Goal of the exercise: Check every line of the entries for "Mostra", and copy the lines that hold it.

>>>>

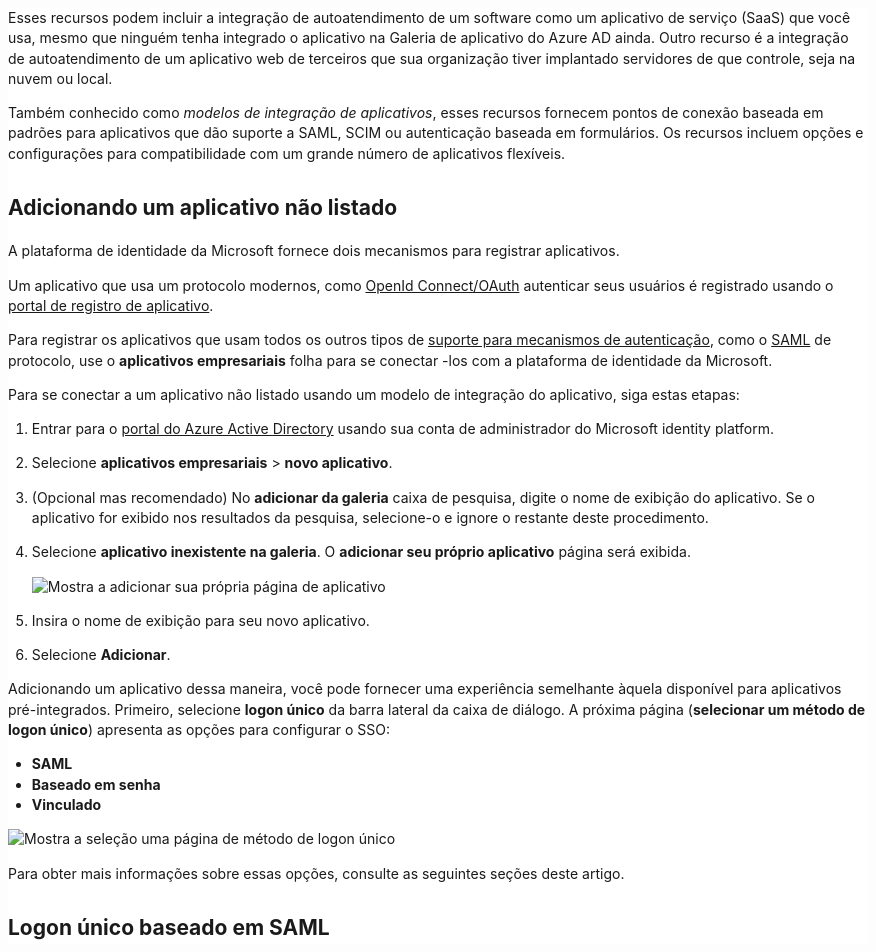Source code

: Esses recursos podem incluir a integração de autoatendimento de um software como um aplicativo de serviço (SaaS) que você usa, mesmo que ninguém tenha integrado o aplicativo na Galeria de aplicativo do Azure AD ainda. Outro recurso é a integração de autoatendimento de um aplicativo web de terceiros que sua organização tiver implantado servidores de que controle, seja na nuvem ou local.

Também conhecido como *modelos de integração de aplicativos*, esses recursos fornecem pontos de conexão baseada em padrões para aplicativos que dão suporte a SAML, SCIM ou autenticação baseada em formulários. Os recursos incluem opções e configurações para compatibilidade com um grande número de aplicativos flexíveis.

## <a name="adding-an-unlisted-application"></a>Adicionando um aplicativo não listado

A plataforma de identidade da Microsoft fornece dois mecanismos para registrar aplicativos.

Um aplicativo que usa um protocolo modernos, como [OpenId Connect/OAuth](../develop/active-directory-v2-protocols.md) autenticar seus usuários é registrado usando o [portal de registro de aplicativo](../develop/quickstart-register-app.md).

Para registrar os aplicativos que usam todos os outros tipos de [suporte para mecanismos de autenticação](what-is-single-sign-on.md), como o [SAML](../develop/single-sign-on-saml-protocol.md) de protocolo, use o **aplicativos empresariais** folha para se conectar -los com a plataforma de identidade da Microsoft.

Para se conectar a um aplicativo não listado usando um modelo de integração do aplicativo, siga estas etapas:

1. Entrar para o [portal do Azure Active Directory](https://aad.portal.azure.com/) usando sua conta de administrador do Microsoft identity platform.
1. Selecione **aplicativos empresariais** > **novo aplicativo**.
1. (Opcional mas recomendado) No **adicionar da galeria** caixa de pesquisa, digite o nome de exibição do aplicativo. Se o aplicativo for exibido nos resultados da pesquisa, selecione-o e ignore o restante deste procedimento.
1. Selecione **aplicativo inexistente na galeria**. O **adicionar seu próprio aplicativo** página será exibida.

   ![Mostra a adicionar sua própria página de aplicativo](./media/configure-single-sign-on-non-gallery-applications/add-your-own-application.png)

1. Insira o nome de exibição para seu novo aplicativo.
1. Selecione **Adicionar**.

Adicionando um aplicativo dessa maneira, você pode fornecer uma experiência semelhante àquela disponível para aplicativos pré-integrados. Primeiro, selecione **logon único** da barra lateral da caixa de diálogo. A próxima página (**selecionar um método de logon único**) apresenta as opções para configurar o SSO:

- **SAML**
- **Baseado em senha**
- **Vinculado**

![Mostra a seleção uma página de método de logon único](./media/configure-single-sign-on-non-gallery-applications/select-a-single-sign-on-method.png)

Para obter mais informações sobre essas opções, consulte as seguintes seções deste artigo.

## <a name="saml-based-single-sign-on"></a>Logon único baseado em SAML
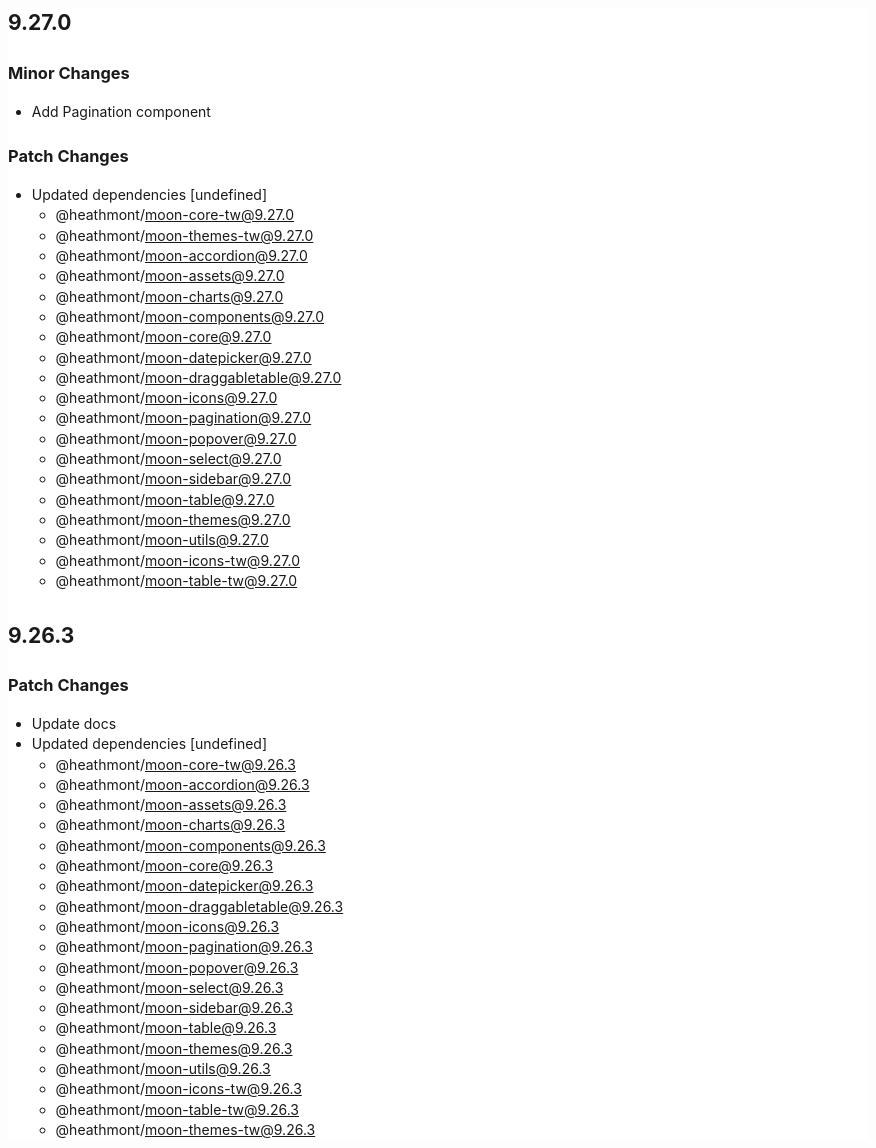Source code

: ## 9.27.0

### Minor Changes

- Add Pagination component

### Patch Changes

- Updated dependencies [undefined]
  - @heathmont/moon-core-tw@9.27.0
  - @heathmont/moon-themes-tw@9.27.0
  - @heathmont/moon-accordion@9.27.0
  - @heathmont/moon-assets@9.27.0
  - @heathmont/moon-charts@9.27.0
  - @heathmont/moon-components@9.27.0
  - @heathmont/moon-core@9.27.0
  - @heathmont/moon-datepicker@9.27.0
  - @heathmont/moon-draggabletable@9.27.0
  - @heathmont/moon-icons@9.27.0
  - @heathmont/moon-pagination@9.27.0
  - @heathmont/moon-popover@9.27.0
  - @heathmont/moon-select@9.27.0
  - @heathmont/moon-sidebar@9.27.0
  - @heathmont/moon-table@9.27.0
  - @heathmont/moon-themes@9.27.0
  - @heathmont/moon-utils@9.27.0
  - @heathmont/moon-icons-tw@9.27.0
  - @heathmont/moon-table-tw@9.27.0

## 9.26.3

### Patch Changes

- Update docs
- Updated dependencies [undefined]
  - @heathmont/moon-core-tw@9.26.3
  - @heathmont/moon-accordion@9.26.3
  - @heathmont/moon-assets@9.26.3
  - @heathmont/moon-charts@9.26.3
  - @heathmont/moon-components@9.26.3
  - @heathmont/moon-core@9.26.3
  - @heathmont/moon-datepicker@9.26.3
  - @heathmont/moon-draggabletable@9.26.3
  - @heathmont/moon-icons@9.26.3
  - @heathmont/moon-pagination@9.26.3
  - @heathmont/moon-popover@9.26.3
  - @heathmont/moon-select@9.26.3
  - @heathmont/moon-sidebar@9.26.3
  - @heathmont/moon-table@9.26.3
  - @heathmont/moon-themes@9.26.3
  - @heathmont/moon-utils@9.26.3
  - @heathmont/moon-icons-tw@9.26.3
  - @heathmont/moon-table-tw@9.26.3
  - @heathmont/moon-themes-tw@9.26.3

<<<<

Solution to the exercise:
   ![Mostra a adicionar sua própria página de aplicativo](./media/configure-single-sign-on-non-gallery-applications/add-your-own-application.png)
![Mostra a seleção uma página de método de logon único](./media/configure-single-sign-on-non-gallery-applications/select-a-single-sign-on-method.png)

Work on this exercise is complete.